I have a friend in Germany — an ex-girlfriend actually; one
of the very few with whom I have remained on good terms — who is a therapist
for people with Asperger’s Syndrome. To my shame I didn’t really know what
Asperger’s was, so I asked her to explain. She referred me to the website of
the acknowledged expert, an Englishman now working in Australia I think. There
I found what might be called a list of diagnostic criteria, which I read with
interest. Very great interest, because I found myself ticking nearly all the
boxes. Not just ‘Well, yes, I suppose I am
a bit like that’ but a feeling that I was reading a very accurate
description of my personality.
I sent my completed list, with comments, to my friend in
Germany, and she said ‘Well I don’t really like to offer diagnoses like this,
but since you ask, yes, I have no doubt in saying you are a clear case of
Asperger’s.’ I was intrigued, even amused: I certainly didn’t clap my hand to
my forehead saying ‘Oh my God, I’ve got the dreaded lurgy’, nor did I think
‘Ah, that explains it all.’ Because
actually it explains nothing at all. To be sure, had Asperger’s been a
recognized condition when I was a child, and had my parents noticed enough, or
cared enough, to take me to an expert for diagnosis, I might have derived some
comfort from the (secret) knowledge that I had this special condition. It might
have made my social difficulties, that other children didn’t seem to have, and
the persistent bullying by both teachers and pupils at school, easier to bear.
Asperger’s is only a ‘Syndrome’. Not an illness, with a
recognized aetiology and/or cure.

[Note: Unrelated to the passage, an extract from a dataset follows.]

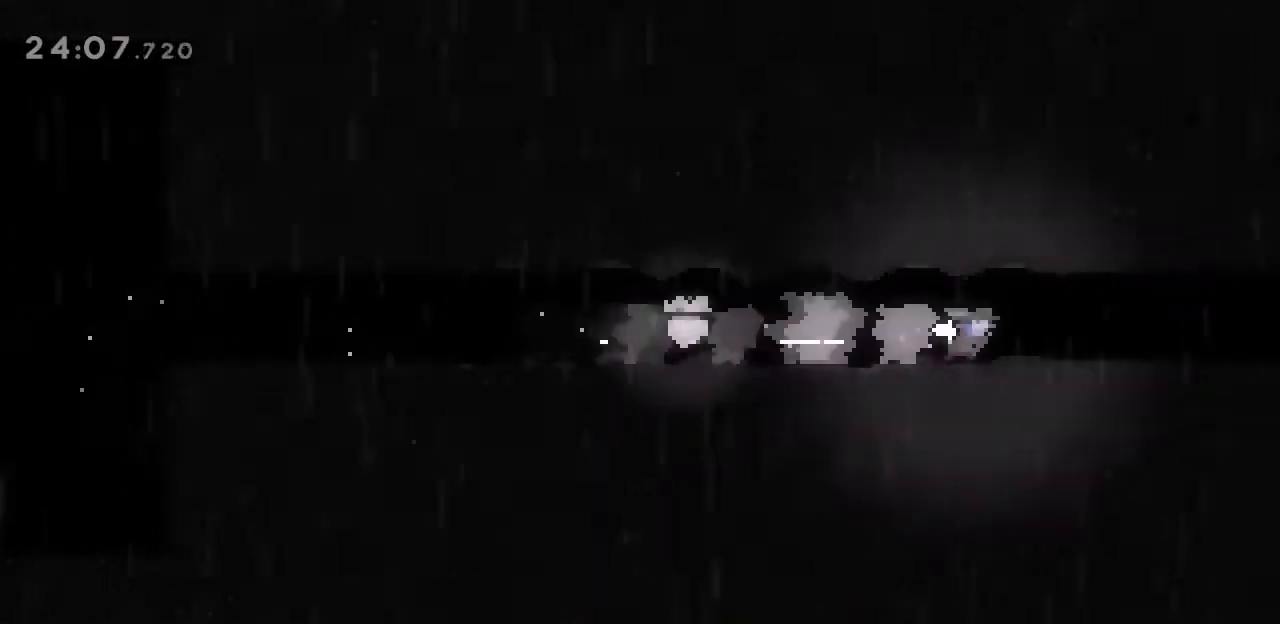
{"keys": ["d"], "events": [[67, "j", "down"], [200, "j", "up"], [367, "j", "down"], [433, "j", "up"]]}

A syndrome is, etymologically, just a ‘coming
together of roads’. (I say, it might be rather fun to start calling road
junctions ‘Syndromes’.) It has been found that certain personal
characteristics, some of which can cause their possessors problems, and others
of which are positive advantages, often come together in the same person.
‘Asperger’s’ is a useful shorthand label for the collection of traits. It has, in itself, no
explanatory value. To say that someone has such-and-such problems ‘because’ he
has Asperger’s is to say almost nothing at all; a bit like saying that this
person has blue eyes ‘because’ he belongs to the group of blue-eyed persons.
So yes, I now know I ‘Have Asperger’s’. Wow. Big Deal.